┌──

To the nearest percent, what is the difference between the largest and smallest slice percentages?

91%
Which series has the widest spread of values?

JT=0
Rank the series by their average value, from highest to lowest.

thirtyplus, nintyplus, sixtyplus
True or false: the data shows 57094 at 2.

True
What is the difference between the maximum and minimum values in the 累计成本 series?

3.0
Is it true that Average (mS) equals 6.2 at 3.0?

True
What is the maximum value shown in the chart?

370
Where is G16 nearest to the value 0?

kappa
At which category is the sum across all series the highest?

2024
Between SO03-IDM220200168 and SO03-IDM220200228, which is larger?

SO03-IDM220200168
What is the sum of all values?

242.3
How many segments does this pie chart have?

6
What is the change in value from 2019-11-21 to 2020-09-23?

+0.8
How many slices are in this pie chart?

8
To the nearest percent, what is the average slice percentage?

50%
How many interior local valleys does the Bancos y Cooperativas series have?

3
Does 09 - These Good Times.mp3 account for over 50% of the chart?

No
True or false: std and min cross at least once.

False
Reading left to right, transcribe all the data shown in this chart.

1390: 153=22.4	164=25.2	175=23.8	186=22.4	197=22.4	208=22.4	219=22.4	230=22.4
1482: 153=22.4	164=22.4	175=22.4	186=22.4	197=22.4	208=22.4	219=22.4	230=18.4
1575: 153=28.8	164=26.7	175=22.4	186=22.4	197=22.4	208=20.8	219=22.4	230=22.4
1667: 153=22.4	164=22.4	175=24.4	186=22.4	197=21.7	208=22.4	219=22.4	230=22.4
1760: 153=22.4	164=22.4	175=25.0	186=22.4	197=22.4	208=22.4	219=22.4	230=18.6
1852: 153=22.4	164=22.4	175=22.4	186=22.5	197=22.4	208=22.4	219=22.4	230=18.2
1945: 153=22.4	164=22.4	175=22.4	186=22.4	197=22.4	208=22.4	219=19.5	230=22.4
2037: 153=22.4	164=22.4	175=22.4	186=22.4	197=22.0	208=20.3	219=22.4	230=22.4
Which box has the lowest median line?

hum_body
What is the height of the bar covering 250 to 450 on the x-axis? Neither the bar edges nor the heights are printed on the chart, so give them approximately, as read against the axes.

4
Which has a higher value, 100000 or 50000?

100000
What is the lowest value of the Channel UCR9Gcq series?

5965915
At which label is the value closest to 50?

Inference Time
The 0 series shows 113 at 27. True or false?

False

└──

EXERCISE GOAL:
Turn the lines above into a numbered list, leaving out the blank ones.

TASK RESULT:
1. To the nearest percent, what is the difference between the largest and smallest slice percentages?
2. 91%
3. Which series has the widest spread of values?
4. JT=0
5. Rank the series by their average value, from highest to lowest.
6. thirtyplus, nintyplus, sixtyplus
7. True or false: the data shows 57094 at 2.
8. True
9. What is the difference between the maximum and minimum values in the 累计成本 series?
10. 3.0
11. Is it true that Average (mS) equals 6.2 at 3.0?
12. True
13. What is the maximum value shown in the chart?
14. 370
15. Where is G16 nearest to the value 0?
16. kappa
17. At which category is the sum across all series the highest?
18. 2024
19. Between SO03-IDM220200168 and SO03-IDM220200228, which is larger?
20. SO03-IDM220200168
21. What is the sum of all values?
22. 242.3
23. How many segments does this pie chart have?
24. 6
25. What is the change in value from 2019-11-21 to 2020-09-23?
26. +0.8
27. How many slices are in this pie chart?
28. 8
29. To the nearest percent, what is the average slice percentage?
30. 50%
31. How many interior local valleys does the Bancos y Cooperativas series have?
32. 3
33. Does 09 - These Good Times.mp3 account for over 50% of the chart?
34. No
35. True or false: std and min cross at least once.
36. False
37. Reading left to right, transcribe all the data shown in this chart.
38. 1390: 153=22.4	164=25.2	175=23.8	186=22.4	197=22.4	208=22.4	219=22.4	230=22.4
39. 1482: 153=22.4	164=22.4	175=22.4	186=22.4	197=22.4	208=22.4	219=22.4	230=18.4
40. 1575: 153=28.8	164=26.7	175=22.4	186=22.4	197=22.4	208=20.8	219=22.4	230=22.4
41. 1667: 153=22.4	164=22.4	175=24.4	186=22.4	197=21.7	208=22.4	219=22.4	230=22.4
42. 1760: 153=22.4	164=22.4	175=25.0	186=22.4	197=22.4	208=22.4	219=22.4	230=18.6
43. 1852: 153=22.4	164=22.4	175=22.4	186=22.5	197=22.4	208=22.4	219=22.4	230=18.2
44. 1945: 153=22.4	164=22.4	175=22.4	186=22.4	197=22.4	208=22.4	219=19.5	230=22.4
45. 2037: 153=22.4	164=22.4	175=22.4	186=22.4	197=22.0	208=20.3	219=22.4	230=22.4
46. Which box has the lowest median line?
47. hum_body
48. What is the height of the bar covering 250 to 450 on the x-axis? Neither the bar edges nor the heights are printed on the chart, so give them approximately, as read against the axes.
49. 4
50. Which has a higher value, 100000 or 50000?
51. 100000
52. What is the lowest value of the Channel UCR9Gcq series?
53. 5965915
54. At which label is the value closest to 50?
55. Inference Time
56. The 0 series shows 113 at 27. True or false?
57. False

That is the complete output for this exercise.